Il y a des tragédies. Comme, en décembre dernier, celle de cette femme décédée 12 heures après son arrivée aux urgences de l’hôpital Lariboisière, à Paris. Et puis il y a le drame du quotidien : des services saturés, des équipes épuisées, et par conséquent des patients parfois mal pris en charge. Le projet de loi Santé, qui vient d’être présenté par la ministre Agnès Buzyn, contient quelques pistes pour désengorger les urgences. Entre alternatives existantes et réorganisation globale de l’offre médicale pour assurer la permanence des soins, le JT a consulté des spécialistes.
Le nombre de passages aux urgences a augmenté de 14 millions en 2002 à 21,4 millions en 2018, selon la Fédération des observatoires régionaux des urgences. Salles bondées, attente interminable, patients qui restent des nuits entières sur des civières… La qualité de la prise en charge en pâtit et les drames se répètent : « Aujourd’hui, on essaie juste d’éviter des morts sur les brancards », lance Christophe Prudhomme, porte-parole de l’Association des médecins-urgentistes de France (Amuf). Ce dernier témoigne d’une profession au bord de la crise de nerfs : « Ils n’en peuvent plus. À 35-40 ans, ils sont flingués. Et ils se sauvent tous des urgences à cause des conditions de travail indignes. » Ainsi, un quart des postes à temps plein ne sont pas pourvus.
« Aujourd’hui, on essaie juste d’éviter des morts sur les brancards »
Dans son dernier rapport annuel, la Cour des comptes rappelle que « ce système à bout de souffle » coûte cher, plus de 3 milliards d’euros par an à l’Assurance-maladie. Sachant qu’un passage aux urgences (sans hospitalisation) est tarifé 148 euros à la Sécurité sociale, alors qu’une visite à domicile l’est entre 84 et 104 euros. Les sages montrent du doigt la bobologie : « Il est permis de penser qu’environ 20 % des patients actuels des urgences ne devraient pas fréquenter ces structures. » Et regrettent que le système ne favorise pas l’orientation des cas les moins graves vers des médecins traitants.

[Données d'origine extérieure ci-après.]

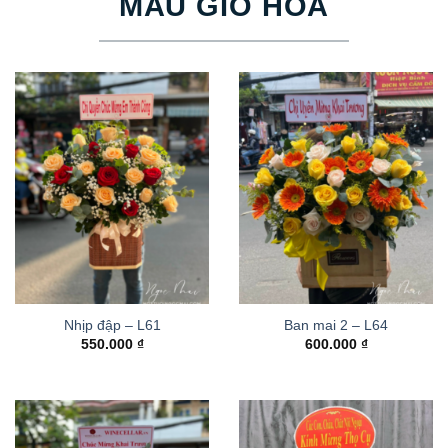
MẪU GIỎ HOA
Nhịp đập – L61
Ban mai 2 – L64
550.000
₫
600.000
₫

« Mais c’est justement parce qu’il n’y en a pas assez que les gens viennent aux urgences ! L’effondrement de la démographie médicale de ville est le nœud du problème », répond Christophe Prudhomme. Le nombre de généralistes ne cesse en effet de baisser — la France en a perdu plus de 10 000 en dix ans, selon le L’ordre des médecins — à mesure que celui des spécialistes augmente, « ce qui ne correspond nullement aux besoins de la population ». C’est à la fin des années 1990 que le manque a commencé à nettement se faire sentir, obligeant les médecins traitants déjà installés à prendre en charge de plus en plus de patients. Pour les soulager, le ministre de la Santé Jean-François Mattei a diminué, en 2003, le nombre de leurs gardes et astreintes : « Nous avions prévenu que cela risquait de faire exploser les urgences. Malheureusement, nous avions raison », déplore le porte-parole de l’Amuf.

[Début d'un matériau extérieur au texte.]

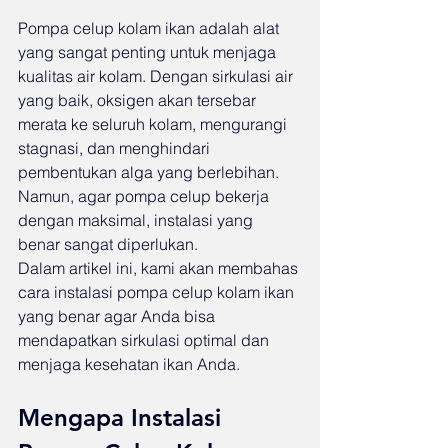
Pompa celup kolam ikan adalah alat 
yang sangat penting untuk menjaga 
kualitas air kolam. Dengan sirkulasi air 
yang baik, oksigen akan tersebar 
merata ke seluruh kolam, mengurangi 
stagnasi, dan menghindari 
pembentukan alga yang berlebihan. 
Namun, agar pompa celup bekerja 
dengan maksimal, instalasi yang 
benar sangat diperlukan.
Dalam artikel ini, kami akan membahas 
cara instalasi pompa celup kolam ikan 
yang benar agar Anda bisa 
mendapatkan sirkulasi optimal dan 
menjaga kesehatan ikan Anda.
Mengapa Instalasi 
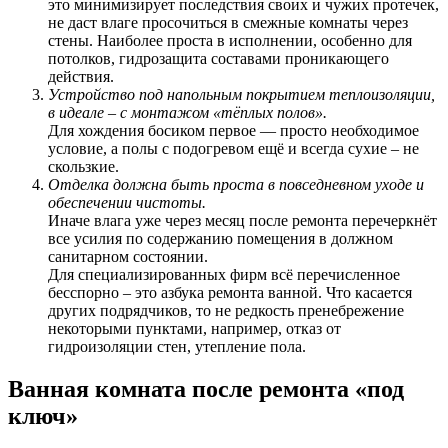
это минимизирует последствия своих и чужих протечек,
не даст влаге просочиться в смежные комнаты через
стены. Наиболее проста в исполнении, особенно для
потолков, гидрозащита составами проникающего
действия.
Устройство под напольным покрытием теплоизоляции,
в идеале – с монтажом «тёплых полов».
Для хождения босиком первое — просто необходимое
условие, а полы с подогревом ещё и всегда сухие – не
скользкие.
Отделка должна быть проста в повседневном уходе и
обеспечении чистоты.
Иначе влага уже через месяц после ремонта перечеркнёт
все усилия по содержанию помещения в должном
санитарном состоянии.
Для специализированных фирм всё перечисленное
бесспорно – это азбука ремонта ванной. Что касается
других подрядчиков, то не редкость пренебрежение
некоторыми пунктами, например, отказ от
гидроизоляции стен, утепление пола.
Ванная комната после ремонта «под
ключ»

« L’effondrement de la démographie médicale de ville est le nœud du problème »
Ce dernier pointe les incohérences du système de formation français, qui devrait accepter, selon lui, davantage d’étudiants : « Un quart des nouveaux médecins ont un diplôme obtenu à l’étranger… Ce sont les mêmes qui s’étaient fait jeter comme des malpropres de nos universités à cause du numerus clausus. » Et regrette les répercutions de la baisse du nombre de généralistes sur la santé d’une partie de la population, qui se retrouve aux urgences : « On voit arriver des gens dans un état très dégradé parce qu’ils ne consultent plus aucun médecin en ville depuis trop longtemps », témoigne Christophe Prudhomme, qui doute enfin de l’efficacité du plan santé 2022 d’Emmanuel Macron, craignant « des petites solutions concoctées par des experts trop loin du terrain ». « Alors qu’il faudrait remettre à plat l’ensemble du système », lance-t-il.